How to calculate image distance
Start with 1/f = 1/v + 1/u. Rearranging gives v = 1 / (1/f - 1/u). This page works as an image distance calculator by solving that expression whenever the inputs change.
If a convex lens has f = 10 cm and the object is u = 30 cm away, then v = 1 / (1/10 - 1/30) = 15 cm. The image forms on the opposite side of the lens.
What is magnification?
Magnification compares image height with object height. This simulator uses m = -v / u. A negative magnification means the image is inverted, while a positive magnification means the image is upright.
The tool also works as a magnification calculator because image height is calculated from image height = magnification × object height.
Real vs virtual image
A real image forms where light rays actually meet and can be projected onto a screen. In the diagram, real images appear on the opposite side of the lens from the object.
A virtual image forms where rays appear to come from. In the diagram, virtual images appear on the same side as the object and use a dashed arrow so the image type is not communicated by color alone.
Common mistakes
The most common mistake is mixing sign conventions. This simulator keeps object distance positive for beginner usability, then applies positive focal length for convex lenses and negative focal length for concave lenses.

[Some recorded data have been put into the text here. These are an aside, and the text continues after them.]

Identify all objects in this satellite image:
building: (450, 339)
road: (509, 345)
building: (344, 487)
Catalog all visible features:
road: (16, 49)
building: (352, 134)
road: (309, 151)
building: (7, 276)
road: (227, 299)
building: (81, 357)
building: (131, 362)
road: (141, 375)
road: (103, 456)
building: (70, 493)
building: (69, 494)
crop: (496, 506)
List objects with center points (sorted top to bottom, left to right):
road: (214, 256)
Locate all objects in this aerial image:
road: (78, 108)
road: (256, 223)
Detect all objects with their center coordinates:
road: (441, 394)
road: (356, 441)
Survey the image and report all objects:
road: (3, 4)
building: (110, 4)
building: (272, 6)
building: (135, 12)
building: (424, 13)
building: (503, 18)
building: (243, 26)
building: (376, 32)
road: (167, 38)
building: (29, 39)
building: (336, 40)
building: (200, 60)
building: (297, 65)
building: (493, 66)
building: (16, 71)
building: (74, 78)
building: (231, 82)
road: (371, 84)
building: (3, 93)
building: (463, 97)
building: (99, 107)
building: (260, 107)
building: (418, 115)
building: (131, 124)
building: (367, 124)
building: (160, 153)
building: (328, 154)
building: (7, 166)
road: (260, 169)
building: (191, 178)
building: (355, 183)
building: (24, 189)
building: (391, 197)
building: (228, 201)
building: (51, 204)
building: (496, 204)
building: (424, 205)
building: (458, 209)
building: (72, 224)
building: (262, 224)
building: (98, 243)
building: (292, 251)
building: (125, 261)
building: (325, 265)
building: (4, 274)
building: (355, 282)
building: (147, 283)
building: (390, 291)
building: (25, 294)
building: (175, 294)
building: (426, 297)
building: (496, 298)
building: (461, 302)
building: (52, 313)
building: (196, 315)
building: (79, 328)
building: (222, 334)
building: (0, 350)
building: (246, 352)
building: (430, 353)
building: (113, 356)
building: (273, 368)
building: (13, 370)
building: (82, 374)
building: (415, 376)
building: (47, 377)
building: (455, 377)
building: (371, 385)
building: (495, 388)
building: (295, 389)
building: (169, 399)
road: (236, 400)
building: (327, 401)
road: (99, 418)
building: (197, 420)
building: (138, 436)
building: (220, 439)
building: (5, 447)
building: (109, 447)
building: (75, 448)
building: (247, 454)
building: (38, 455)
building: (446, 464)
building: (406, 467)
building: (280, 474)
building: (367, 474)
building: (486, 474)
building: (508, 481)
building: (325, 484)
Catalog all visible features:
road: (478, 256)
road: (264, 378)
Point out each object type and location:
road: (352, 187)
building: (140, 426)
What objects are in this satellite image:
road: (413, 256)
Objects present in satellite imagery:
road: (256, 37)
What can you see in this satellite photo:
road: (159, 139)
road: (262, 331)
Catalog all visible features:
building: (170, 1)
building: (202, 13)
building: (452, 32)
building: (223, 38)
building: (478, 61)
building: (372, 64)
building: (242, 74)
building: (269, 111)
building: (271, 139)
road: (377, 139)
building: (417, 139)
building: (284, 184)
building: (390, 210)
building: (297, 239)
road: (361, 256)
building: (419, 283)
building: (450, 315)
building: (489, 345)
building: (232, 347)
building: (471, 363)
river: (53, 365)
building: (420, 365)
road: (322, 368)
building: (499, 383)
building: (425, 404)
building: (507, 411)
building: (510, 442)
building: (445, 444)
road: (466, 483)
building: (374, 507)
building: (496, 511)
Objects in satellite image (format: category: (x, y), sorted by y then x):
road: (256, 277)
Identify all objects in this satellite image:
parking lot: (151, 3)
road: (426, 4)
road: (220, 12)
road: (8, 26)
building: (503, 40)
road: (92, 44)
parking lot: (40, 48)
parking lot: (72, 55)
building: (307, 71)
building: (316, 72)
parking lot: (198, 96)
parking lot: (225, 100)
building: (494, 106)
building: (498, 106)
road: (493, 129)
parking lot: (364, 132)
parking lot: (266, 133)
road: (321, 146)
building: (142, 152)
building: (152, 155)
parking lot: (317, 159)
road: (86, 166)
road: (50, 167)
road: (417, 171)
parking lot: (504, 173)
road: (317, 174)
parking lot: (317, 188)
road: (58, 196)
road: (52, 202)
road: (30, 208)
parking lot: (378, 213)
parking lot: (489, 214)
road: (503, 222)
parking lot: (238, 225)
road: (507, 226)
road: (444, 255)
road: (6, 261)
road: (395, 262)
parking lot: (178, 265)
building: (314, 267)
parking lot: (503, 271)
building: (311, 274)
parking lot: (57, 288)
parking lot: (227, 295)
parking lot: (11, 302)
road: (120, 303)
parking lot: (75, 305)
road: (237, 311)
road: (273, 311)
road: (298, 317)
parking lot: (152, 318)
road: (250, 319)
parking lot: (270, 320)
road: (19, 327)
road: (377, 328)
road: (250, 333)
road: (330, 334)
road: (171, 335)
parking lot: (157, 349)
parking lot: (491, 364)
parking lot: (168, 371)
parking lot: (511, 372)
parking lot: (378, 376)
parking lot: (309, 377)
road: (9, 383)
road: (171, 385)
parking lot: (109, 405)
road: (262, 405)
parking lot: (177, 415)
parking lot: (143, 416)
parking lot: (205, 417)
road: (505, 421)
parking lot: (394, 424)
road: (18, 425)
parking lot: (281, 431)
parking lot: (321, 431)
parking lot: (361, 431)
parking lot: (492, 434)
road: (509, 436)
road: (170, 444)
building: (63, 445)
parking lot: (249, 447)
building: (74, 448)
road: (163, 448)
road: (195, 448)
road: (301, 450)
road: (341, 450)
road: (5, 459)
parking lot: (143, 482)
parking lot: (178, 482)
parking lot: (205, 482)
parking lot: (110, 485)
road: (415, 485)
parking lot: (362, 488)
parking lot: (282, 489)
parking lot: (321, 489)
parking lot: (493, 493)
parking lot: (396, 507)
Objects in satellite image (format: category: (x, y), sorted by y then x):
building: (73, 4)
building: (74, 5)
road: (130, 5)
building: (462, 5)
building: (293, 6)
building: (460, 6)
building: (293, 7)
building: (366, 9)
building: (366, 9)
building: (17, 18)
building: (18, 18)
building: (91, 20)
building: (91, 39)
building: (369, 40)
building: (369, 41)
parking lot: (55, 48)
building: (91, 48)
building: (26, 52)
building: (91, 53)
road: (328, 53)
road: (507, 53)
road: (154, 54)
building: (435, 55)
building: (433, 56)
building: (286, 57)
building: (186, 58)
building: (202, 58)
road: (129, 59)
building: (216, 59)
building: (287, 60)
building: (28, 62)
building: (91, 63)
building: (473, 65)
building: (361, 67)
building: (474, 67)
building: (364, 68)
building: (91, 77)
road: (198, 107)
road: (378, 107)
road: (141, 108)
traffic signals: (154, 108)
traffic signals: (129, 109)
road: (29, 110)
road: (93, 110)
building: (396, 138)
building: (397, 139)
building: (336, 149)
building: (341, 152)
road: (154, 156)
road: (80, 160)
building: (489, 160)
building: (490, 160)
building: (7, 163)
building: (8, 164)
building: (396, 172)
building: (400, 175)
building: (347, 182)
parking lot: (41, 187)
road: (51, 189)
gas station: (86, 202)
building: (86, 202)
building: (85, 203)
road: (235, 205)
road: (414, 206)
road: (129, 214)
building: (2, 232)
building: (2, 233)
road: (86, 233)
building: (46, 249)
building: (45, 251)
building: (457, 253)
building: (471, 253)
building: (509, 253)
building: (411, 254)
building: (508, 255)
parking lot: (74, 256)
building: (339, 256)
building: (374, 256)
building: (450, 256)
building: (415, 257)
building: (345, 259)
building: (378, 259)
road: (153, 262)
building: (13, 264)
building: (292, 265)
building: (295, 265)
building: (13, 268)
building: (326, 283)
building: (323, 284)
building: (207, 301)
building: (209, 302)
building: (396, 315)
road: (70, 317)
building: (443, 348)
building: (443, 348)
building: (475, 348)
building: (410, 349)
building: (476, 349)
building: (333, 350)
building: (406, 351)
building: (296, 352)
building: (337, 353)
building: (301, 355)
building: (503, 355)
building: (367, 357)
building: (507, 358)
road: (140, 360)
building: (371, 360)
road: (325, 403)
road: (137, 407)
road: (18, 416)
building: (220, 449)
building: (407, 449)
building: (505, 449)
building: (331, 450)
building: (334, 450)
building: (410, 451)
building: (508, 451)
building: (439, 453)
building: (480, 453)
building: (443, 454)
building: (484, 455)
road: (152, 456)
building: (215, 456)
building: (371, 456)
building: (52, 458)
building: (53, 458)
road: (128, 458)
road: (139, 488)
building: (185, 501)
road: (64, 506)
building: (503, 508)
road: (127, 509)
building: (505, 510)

Another common mistake is ignoring the focal point edge case. When the object distance equals the focal length for a convex lens, the image forms at infinity, so the page shows a friendly message instead of a broken number.
Practical examples
Convex lens beyond the focal point
With f = 10 cm and u = 30 cm, the image distance is 15 cm. The magnification is -0.5, so the image is real, inverted, and diminished.
Convex lens at the focal point
With f = 10 cm and u = 10 cm, the denominator becomes zero. The image forms at infinity instead of at a finite screen distance.
Concave lens
With f = -10 cm and u = 30 cm, the image distance is negative. The image is virtual, upright, and diminished.
FAQ
Is this a thin lens equation calculator?
Yes. It calculates image distance, magnification, and image height from the thin lens equation 1/f = 1/v + 1/u.
What sign convention does this lens equation calculator use?
Object distance is entered as positive for beginner usability. Convex focal length is positive, concave focal length is negative, and magnification is m = -v / u.
Why does the image go to infinity?
For a convex lens, an object at the focal point sends outgoing rays parallel to each other. The image distance is not finite, so the simulator reports that the image forms at infinity.
Can I use it as a convex lens simulator and concave lens simulator?
Yes. Use the lens type control to switch between convex and concave behavior, then compare how the image position and orientation change.